■ EXERCISE DIRECTIONS
Read through the listing below and copy each line in which the word "worn" occurs.

■ RECORDS TO USE
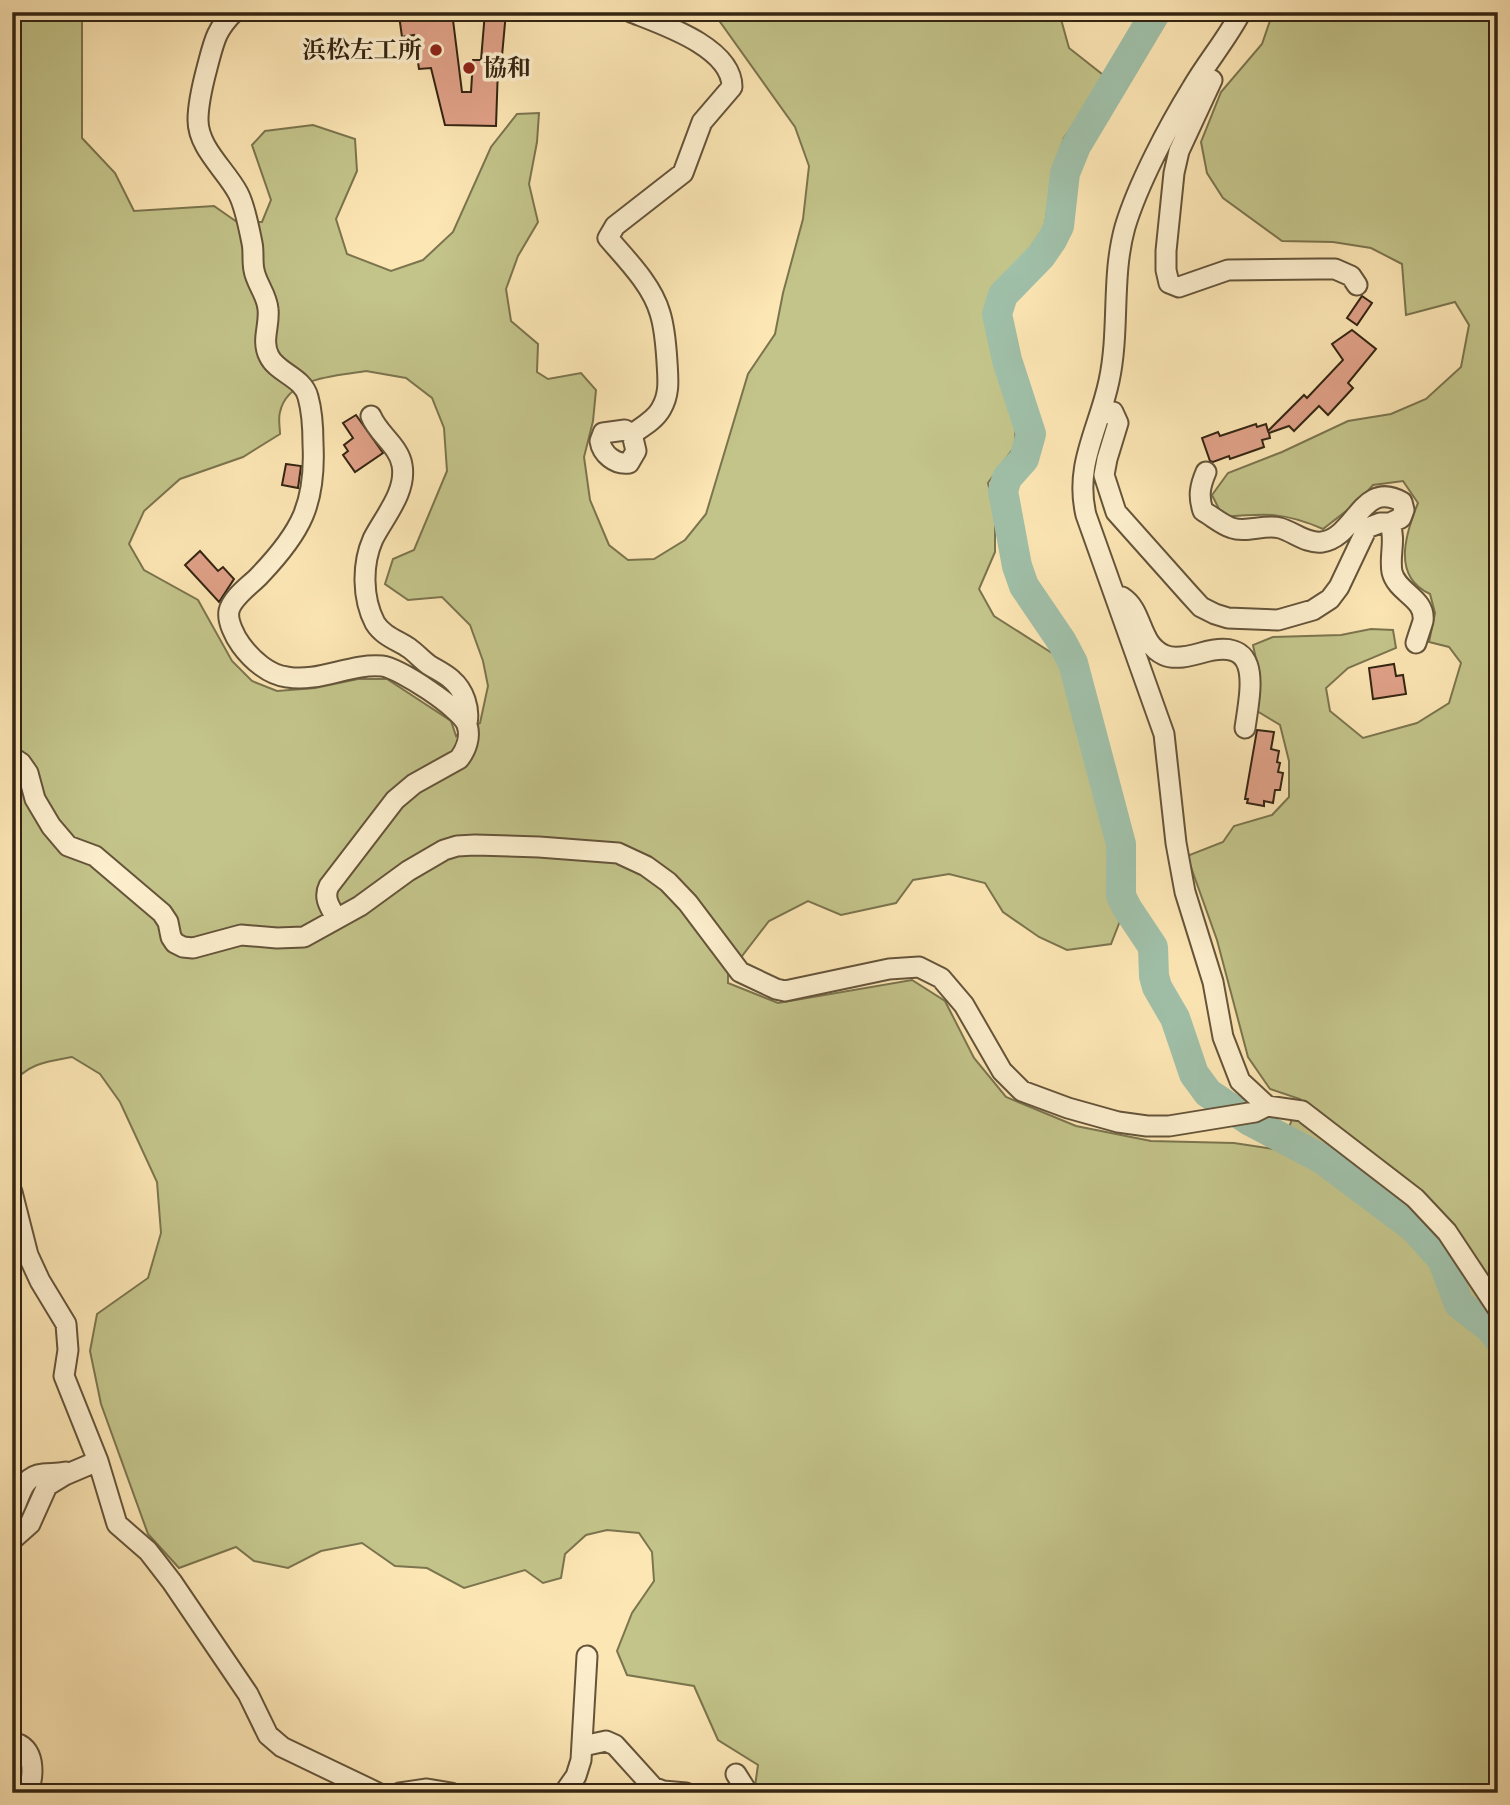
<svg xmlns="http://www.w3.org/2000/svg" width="1510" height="1805" font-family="'IM FELL DW Pica','Noto Serif JP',serif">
	<rect width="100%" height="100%" fill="#fce6b4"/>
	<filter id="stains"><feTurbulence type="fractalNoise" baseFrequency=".00286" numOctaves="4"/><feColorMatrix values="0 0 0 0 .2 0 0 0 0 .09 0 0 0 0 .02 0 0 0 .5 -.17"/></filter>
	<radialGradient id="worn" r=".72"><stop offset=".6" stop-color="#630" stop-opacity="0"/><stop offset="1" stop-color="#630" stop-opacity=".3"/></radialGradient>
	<path fill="#c3c48a" stroke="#7b744e" stroke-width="2" fill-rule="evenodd" d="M12 12H82V138L115 173 134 211 214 206 237 222H262L271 200 252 145 265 131 313 125 355 139 357 171 336 219 347 254 391 271 423 260 453 232 491 147 517 114 539 113 537 142 529 184 538 222 518 256 506 289 511 321 538 344 537 372 548 379 581 373 596 390 593 421 584 457 590 500 609 545 628 560 654 559 685 540 706 514 748 374 775 334 783 293 803 219 809 166 795 127 713 12H1059L1069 48 1107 78 1064 138 1052 174 1045 226 1026 254 995 289 992 316 999 379 1016 418 1015 446 988 483 995 513V552L979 589 994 616 1066 662 1077 731 1098 802 1111 859 1112 898 1120 921 1111 944 1067 950 1039 937 1003 912 985 883 949 874 913 880 896 903 841 915 808 901 769 921 742 956 728 971V983L778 1003 912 980 945 1001 974 1058 1006 1097 1076 1126 1151 1141 1234 1143 1280 1150 1300 1099 1270 1089 1248 1057 1217 940 1187 856 1223 842 1234 826 1272 815 1289 797V761L1280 725 1257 711 1260 678 1253 645 1273 637 1341 635 1371 629 1393 630 1396 648 1348 668 1326 688 1330 711 1363 738 1417 723 1449 703 1461 663 1449 647 1429 642 1435 613 1430 594C1392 577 1405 535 1418 503L1403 481 1373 485 1359 501 1323 529C1284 512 1265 513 1223 517L1212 495 1228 473 1282 452 1348 421 1391 414 1426 399 1461 367 1469 325 1455 302 1406 315 1402 264 1371 248 1333 242 1282 241 1223 198 1207 173 1201 142 1221 92 1262 44 1273 12H1498V1793H754L758 1765 718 1740 694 1686 627 1675 617 1651 632 1613 654 1581 652 1552 639 1533 607 1530 586 1535 565 1554 561 1578 543 1583 525 1570 464 1588 427 1568 395 1566 362 1543 321 1551 288 1568 254 1561 236 1547 179 1568 148 1534 101 1404 90 1351 97 1314 148 1278 161 1233 157 1182 120 1102 100 1074 72 1057C49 1061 24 1064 12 1086V777L27 761 17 743 12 740ZM366 371 406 378 432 398 444 428 447 471 414 550 393 559 385 584 408 600 442 597 470 625 483 661 488 686 480 723 456 736 451 721 387 679H358L315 688 277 691 252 681 232 661 198 600 144 570 129 544 144 511 180 479 243 457 280 434C280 428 278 418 280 412 288 376 338 376 366 371Z"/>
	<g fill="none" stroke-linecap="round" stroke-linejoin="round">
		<path stroke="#a0c0a9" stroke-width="30" d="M1156 12 1076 146 1065 173 1059 226 1052 240 1041 256 1003 295 997 314 1007 360 1031 434 1024 459 1007 478 1003 491 1017 566 1024 586 1062 642 1073 663 1121 844V896L1127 908 1153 947 1154 976 1157 987 1175 1018 1194 1074 1208 1093 1250 1121 1322 1159 1414 1228 1442 1259 1459 1304 1491 1329 1498 1338"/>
	</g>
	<path fill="#e0a188" stroke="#332412" stroke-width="2" d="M420 12H452L462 92H471L473 60H481L485 12H506L501 67H498L496 126 445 125 431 68 419 69 414 35 402 37 399 15Z
		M1362 296 1372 303 1357 325 1347 318Z
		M1352 330 1376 349 1348 383 1353 388 1328 415 1319 406 1294 431 1289 426 1269 433 1270 438 1262 440 1264 447 1230 459 1229 456 1213 462 1210 461 1202 438 1218 432 1220 436 1256 424 1257 427 1266 424 1268 431 1304 395 1307 398 1343 360 1332 344Z
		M356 415 383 453 355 472 343 455 348 451 344 445 353 438 343 423Z
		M286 464 301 466 298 488 282 485Z
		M200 551 218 571 223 567 234 579 219 602 185 565Z
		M1394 664 1396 676 1403 675 1406 694 1373 699 1369 668Z
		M1257 730 1274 732 1271 749 1279 751 1277 762 1280 763 1278 772 1283 773 1280 790H1275L1273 803 1264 801V806L1247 803 1248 799H1245Z"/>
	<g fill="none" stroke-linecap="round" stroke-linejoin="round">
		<g stroke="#65543a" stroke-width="23">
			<path id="minor" d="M234 12C215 31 214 42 207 68 203 83 198 103 198 120 198 148 226 170 238 193 245 206 249 228 252 243 254 252 252 261 254 270 256 283 267 295 268 309 270 326 261 340 269 356 277 373 303 377 308 397 312 411 313 429 313 444 316 504 301 532 260 575 251 585 232 597 229 611 227 621 235 637 241 645 252 660 269 675 287 677 318 683 351 663 382 666 399 668 462 709 467 725 471 737 466 750 459 759L414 784 395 800 329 886C323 898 330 907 336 918
				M631 12C661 24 732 47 732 87L702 122 683 173 615 226 608 238C627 260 652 285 660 313 665 329 666 346 667 362 668 379 670 394 661 409 655 420 642 427 632 434
				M1241 12C1227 39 1207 62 1192 88 1168 127 1138 184 1125 227 1111 277 1120 330 1109 381 1099 429 1074 465 1086 515L1164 734 1176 843 1185 892 1213 982 1223 1037 1240 1081 1267 1106
				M1200 75 1212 80 1179 151 1174 173 1166 251V270L1169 283 1179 287 1228 270 1319 269H1335L1351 276 1357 285
				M1101 411 1113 412 1118 423 1107 459 1104 475 1116 512 1190 595 1201 607 1215 614 1228 618 1278 620 1313 610 1330 599 1339 587 1367 528 1380 523H1390C1396 541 1389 555 1392 572 1397 593 1426 598 1423 621 1421 628 1418 636 1416 643
				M371 416C378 434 399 446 402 465 407 492 384 517 373 539 362 564 362 598 375 623 383 636 397 640 409 648 416 653 422 660 429 665 437 670 446 674 452 680 464 690 470 709 467 723
				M625 430 632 434 636 451 629 463C615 465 602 454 600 441L603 433Z
				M1206 472C1200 486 1198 496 1203 511 1212 516 1222 525 1232 528 1246 533 1265 524 1280 528 1294 532 1307 544 1322 542 1356 537 1362 479 1402 502L1404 510 1401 518 1390 523
				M1116 598 1122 597C1144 611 1138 643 1164 655 1175 660 1190 656 1201 653 1263 635 1251 687 1245 728
				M12 757 21 763 28 773 35 799 51 826 68 846 95 856 162 913 168 922 171 937 175 943 183 947 193 948 241 935 277 938 304 937 360 906 408 871 444 850 457 846 475 845 539 847 618 853 646 866 668 882 688 903 740 972 776 989 785 991 889 969 919 967 941 978 964 1005 1002 1071 1022 1091 1068 1108 1118 1122 1147 1126H1169L1255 1112 1267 1106 1302 1111 1415 1198 1447 1232 1498 1309
				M12 1192 28 1255 40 1281 66 1324 68 1350 64 1376 98 1461 117 1524 148 1551 172 1582 248 1694 268 1735 282 1747 378 1793
				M12 1512C21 1497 21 1476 43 1474 51 1473 57 1474 66 1472
				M12 1540 30 1524 47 1486 65 1475 98 1461
				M12 1742C36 1746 34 1775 28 1793
				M583 1746 606 1741 615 1745 653 1787 663 1791 686 1793
				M736 1774 748 1793
				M400 1793 427 1789 451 1793
				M564 1793 576 1776 581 1760 587 1656"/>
		</g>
		<use href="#minor" stroke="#fdefce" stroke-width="19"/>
	</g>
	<g fill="#8f2418" stroke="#fdefce" stroke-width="2.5">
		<circle cx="436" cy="50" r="7"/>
		<circle cx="469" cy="68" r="7"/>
	</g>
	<g text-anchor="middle" stroke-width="7" stroke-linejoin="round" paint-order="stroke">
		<g font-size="24" font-weight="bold" fill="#332412" stroke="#fdefce" text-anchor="end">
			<text x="422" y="58">浜松左工所</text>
			<text x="483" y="76" text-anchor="start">協和</text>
		</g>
	</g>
	<rect width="1510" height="1805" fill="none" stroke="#fce6b4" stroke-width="42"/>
	<rect x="14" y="14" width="1482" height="1777" fill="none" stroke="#332412" stroke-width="3.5"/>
	<rect x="21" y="21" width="1468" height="1763" fill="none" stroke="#332412" stroke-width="2"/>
	<rect width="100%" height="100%" filter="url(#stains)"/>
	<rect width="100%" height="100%" fill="url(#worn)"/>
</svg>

■ EXERCISE ANSWER
	<radialGradient id="worn" r=".72"><stop offset=".6" stop-color="#630" stop-opacity="0"/><stop offset="1" stop-color="#630" stop-opacity=".3"/></radialGradient>
	<rect width="100%" height="100%" fill="url(#worn)"/>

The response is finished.